**DATA FOR THE TASK**:
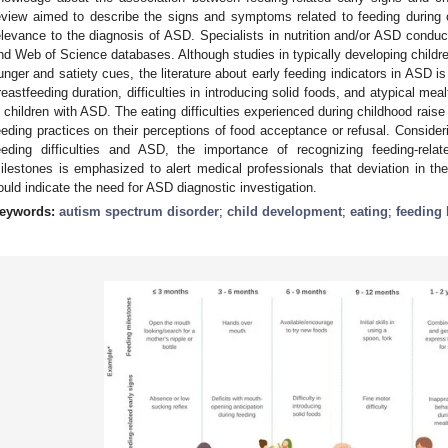
eview aimed to describe the signs and symptoms related to feeding during 
elevance to the diagnosis of ASD. Specialists in nutrition and/or ASD con
nd Web of Science databases. Although studies in typically developing childre
unger and satiety cues, the literature about early feeding indicators in ASD 
reastfeeding duration, difficulties in introducing solid foods, and atypical me
n children with ASD. The eating difficulties experienced during childhood rais
eeding practices on their perceptions of food acceptance or refusal. Conside
eeding difficulties and ASD, the importance of recognizing feeding-rela
ilestones is emphasized to alert medical professionals that deviation in the
ould indicate the need for ASD diagnostic investigation.
eywords:
autism spectrum disorder
;
child development
;
eating
;
feeding 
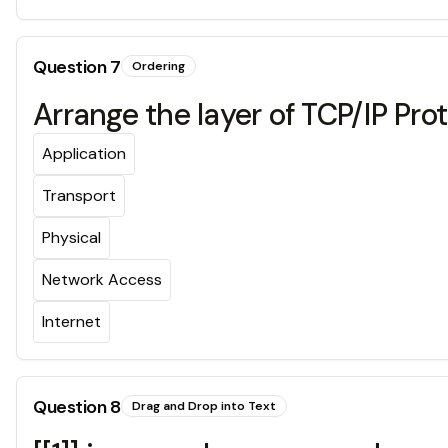
Question
7
Ordering
Arrange the layer of TCP/IP Pro
Application
Transport
Physical
Network Access
Internet
Question
8
Drag and Drop into Text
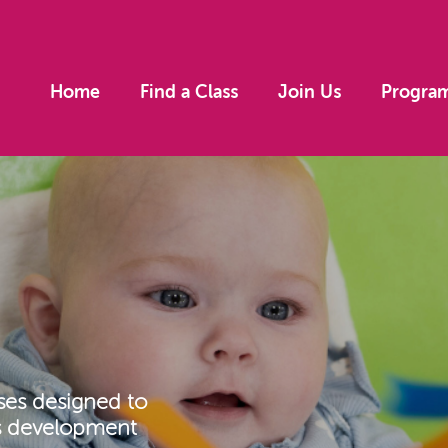
Home
Find a Class
Join Us
Progra
ses designed to
’s development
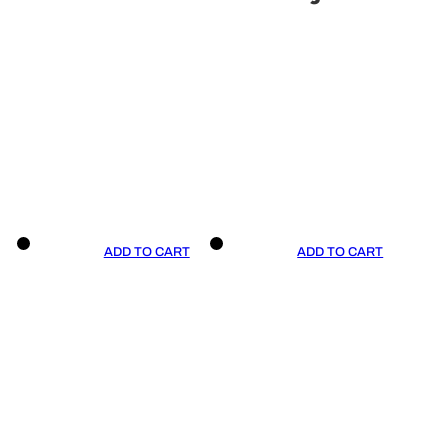
ADD TO CART
ADD TO CART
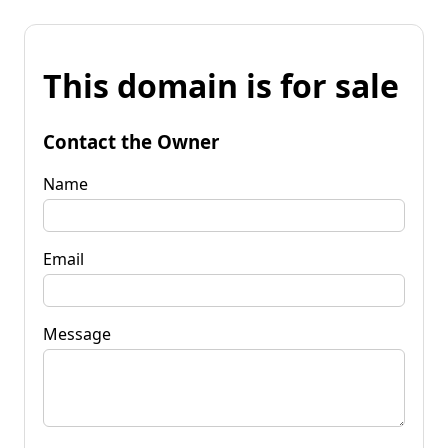
This domain is for sale
Contact the Owner
Name
Email
Message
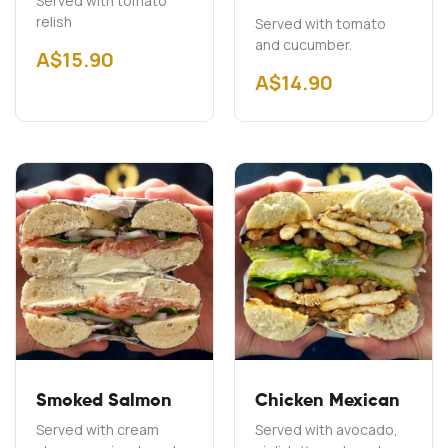
Served with tomato
relish
Served with tomato
and cucumber.
A$
15.90
A$
14.90
Smoked Salmon
Chicken Mexican
Served with cream
Served with avocado,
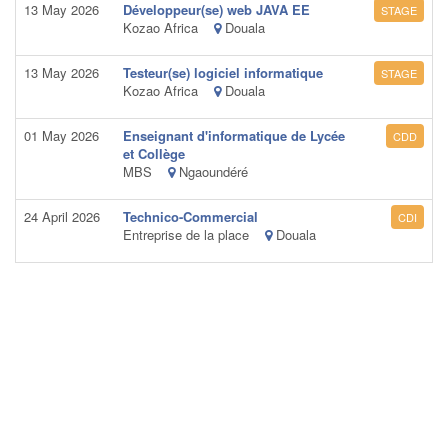
13 May 2026
Développeur(se) web JAVA EE
STAGE
Kozao Africa
Douala
13 May 2026
Testeur(se) logiciel informatique
STAGE
Kozao Africa
Douala
01 May 2026
Enseignant d'informatique de Lycée
CDD
et Collège
MBS
Ngaoundéré
24 April 2026
Technico-Commercial
CDI
Entreprise de la place
Douala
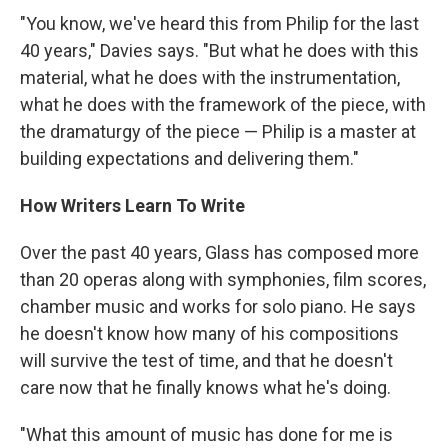
"You know, we've heard this from Philip for the last
40 years," Davies says. "But what he does with this
material, what he does with the instrumentation,
what he does with the framework of the piece, with
the dramaturgy of the piece — Philip is a master at
building expectations and delivering them."
How Writers Learn To Write
Over the past 40 years, Glass has composed more
than 20 operas along with symphonies, film scores,
chamber music and works for solo piano. He says
he doesn't know how many of his compositions
will survive the test of time,
and that he doesn't
care now that he finally knows what he's doing.
"What this amount of music has done for me is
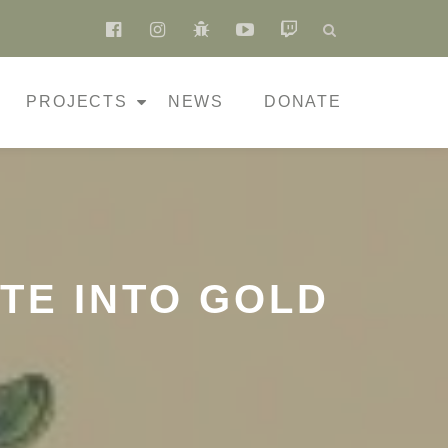
fa-
fa-
fa-
fa-
fa-
facebook-
instagram
bug
youtube-
twitch
official
play
PROJECTS
NEWS
DONATE
TE INTO GOLD
N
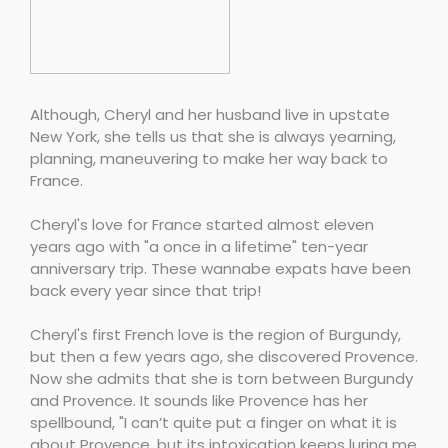
Although, Cheryl and her husband live in upstate
New York, she tells us that she is always yearning,
planning, maneuvering to make her way back to
France.
Cheryl's love for France started almost eleven
years ago with "a once in a lifetime" ten-year
anniversary trip. These wannabe expats have been
back every year since that trip!
Cheryl's first French love is the region of Burgundy,
but then a few years ago, she discovered Provence.
Now she admits that she is torn between Burgundy
and Provence. It sounds like Provence has her
spellbound, "I can’t quite put a finger on what it is
about Provence, but its intoxication keeps luring me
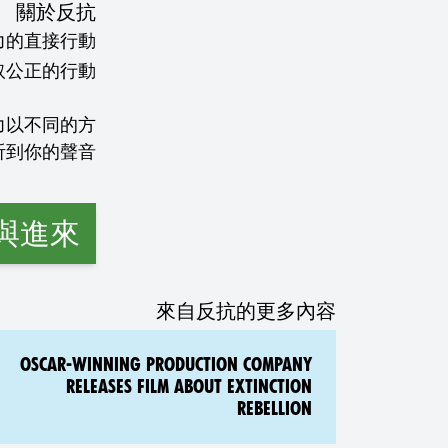
關於反抗
力的直接行動
力以不同的方
與進來
來自反抗的更多內容
OSCAR-WINNING PRODUCTION COMPANY
RELEASES FILM ABOUT EXTINCTION
REBELLION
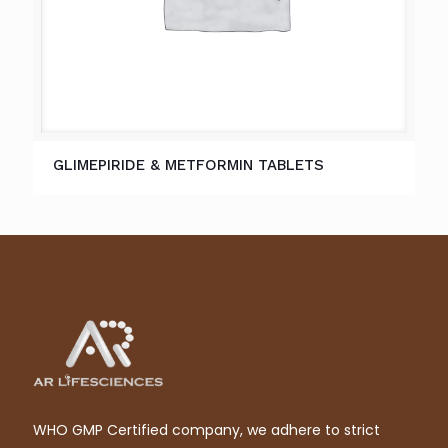
GLIMEPIRIDE & METFORMIN TABLETS
WHO GMP Certified company, we adhere to strict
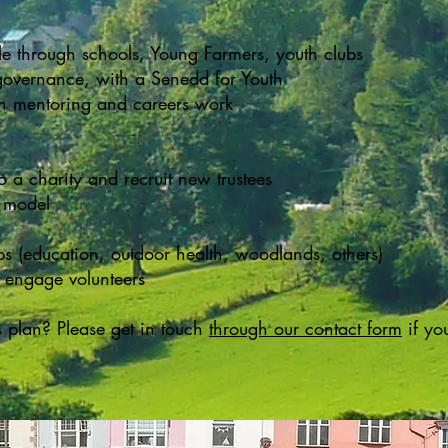
 through schools, Young Farmers, youth clubs
governance, with a Senedd for Youth
gh mentoring and careers work
o a charity and recruit new trustees
p model
ps (education, outdoor health, woodlands, others)
 engage volunteers
s plan? Please get in touch
through our contact form
if yo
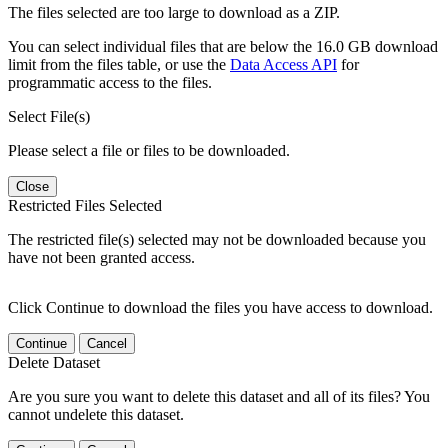
The files selected are too large to download as a ZIP.
You can select individual files that are below the 16.0 GB download
limit from the files table, or use the
Data Access API
for
programmatic access to the files.
Select File(s)
Please select a file or files to be downloaded.
Close
Restricted Files Selected
The restricted file(s) selected may not be downloaded because you
have not been granted access.
Click Continue to download the files you have access to download.
Continue
Cancel
Delete Dataset
Are you sure you want to delete this dataset and all of its files? You
cannot undelete this dataset.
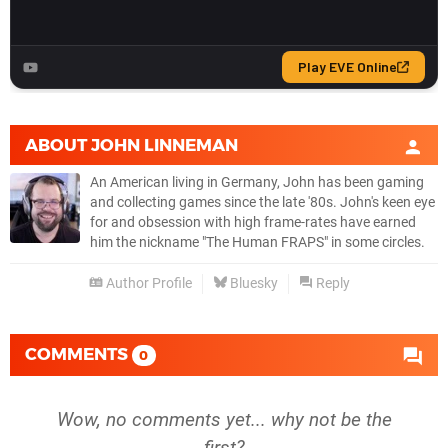
ABOUT
JOHN LINNEMAN
An American living in Germany, John has been gaming
and collecting games since the late '80s. John's keen eye
for and obsession with high frame-rates have earned
him the nickname "The Human FRAPS" in some circles.
Author Profile
Bluesky
Reply
COMMENTS
0
Wow, no comments yet... why not be the
first?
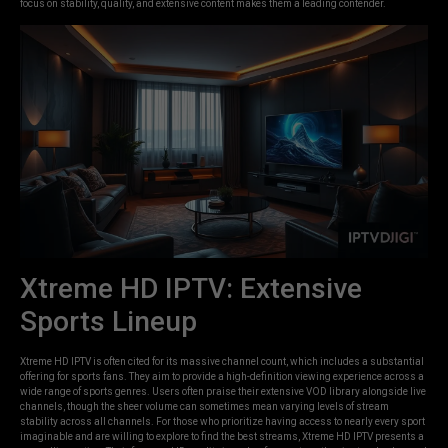
focus on stability, quality, and extensive content makes them a leading contender.
Xtreme HD IPTV: Extensive
Sports Lineup
Xtreme HD IPTV is often cited for its massive channel count, which includes a substantial
offering for sports fans. They aim to provide a high-definition viewing experience across a
wide range of sports genres. Users often praise their extensive VOD library alongside live
channels, though the sheer volume can sometimes mean varying levels of stream
stability across all channels. For those who prioritize having access to nearly every sport
imaginable and are willing to explore to find the best streams, Xtreme HD IPTV presents a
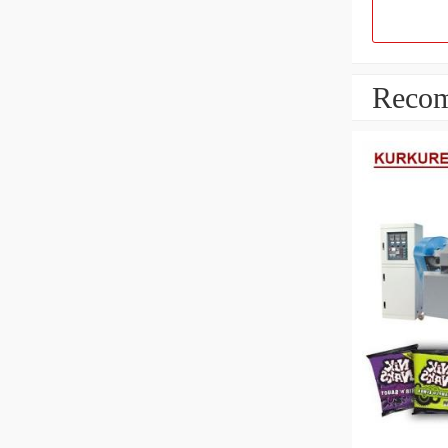
Recom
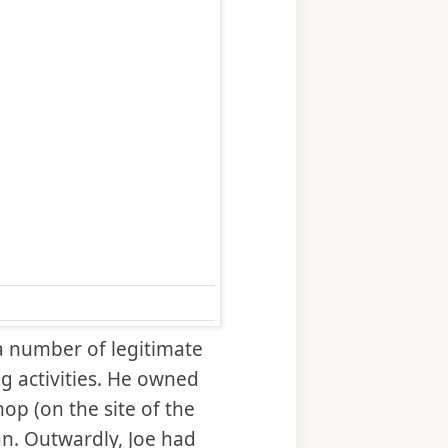
a number of legitimate
g activities. He owned
hop (on the site of the
gan. Outwardly, Joe had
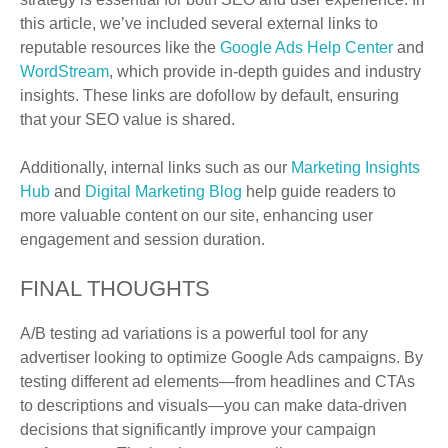
this article, we’ve included several external links to
reputable resources like the
Google Ads Help Center
and
WordStream
, which provide in-depth guides and industry
insights. These links are dofollow by default, ensuring
that your SEO value is shared.
Additionally, internal links such as our
Marketing Insights
Hub
and
Digital Marketing Blog
help guide readers to
more valuable content on our site, enhancing user
engagement and session duration.
FINAL THOUGHTS
A/B testing ad variations is a powerful tool for any
advertiser looking to optimize Google Ads campaigns. By
testing different ad elements—from headlines and CTAs
to descriptions and visuals—you can make data-driven
decisions that significantly improve your campaign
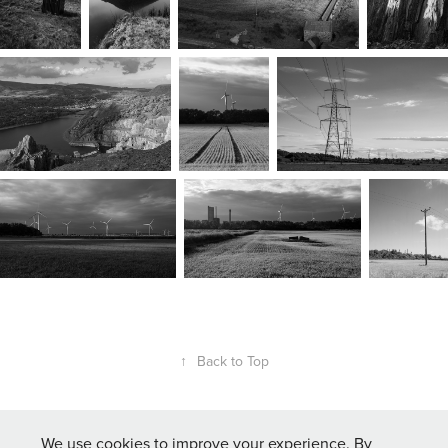
↑
Back to Top
We use cookies to improve your experience. By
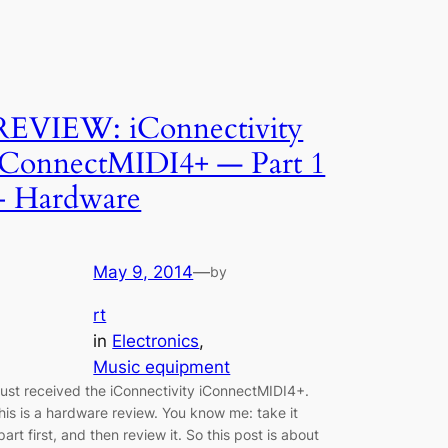
REVIEW: iConnectivity
iConnectMIDI4+ — Part 1
– Hardware
May 9, 2014
—
by
rt
in
Electronics
, 
Music equipment
 just received the iConnectivity iConnectMIDI4+.
his is a hardware review. You know me: take it
part first, and then review it. So this post is about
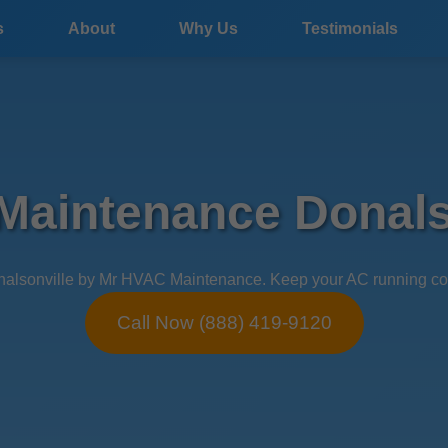
s
About
Why Us
Testimonials
aintenance Donals
lsonville by Mr HVAC Maintenance. Keep your AC running cool in
Call Now (888) 419-9120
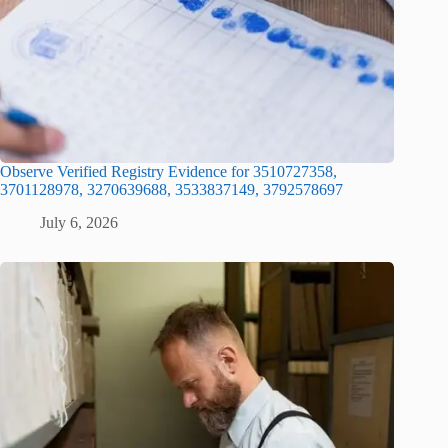
Observe Verified Registry Evidence for 3510727358,
3701128978, 3270639688, 3533837149, 3792578697
July 6, 2026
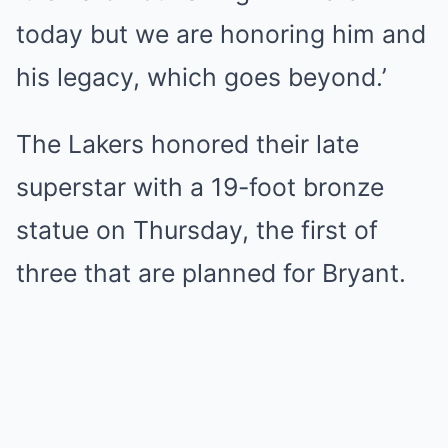
today but we are honoring him and
his legacy, which goes beyond.’
The Lakers honored their late
superstar with a 19-foot bronze
statue on Thursday, the first of
three that are planned for Bryant.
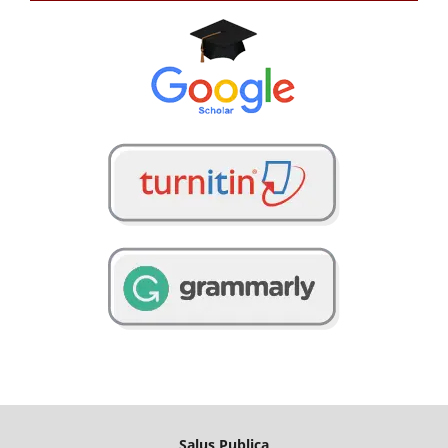
Salus Publica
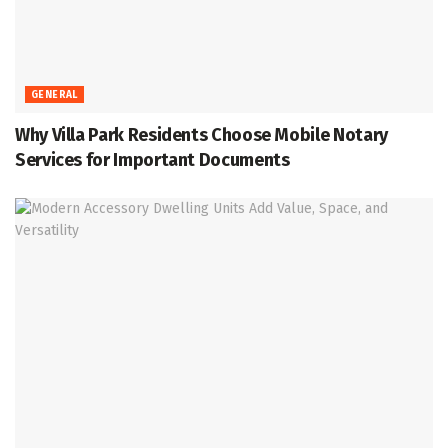
GENERAL
Why Villa Park Residents Choose Mobile Notary
Services for Important Documents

**WORK TASK**:
For every line of the material that holds the word "during", make a copy.

**TASK ANSWER**:
eview aimed to describe the signs and symptoms related to feeding during 
n children with ASD. The eating difficulties experienced during childhood rais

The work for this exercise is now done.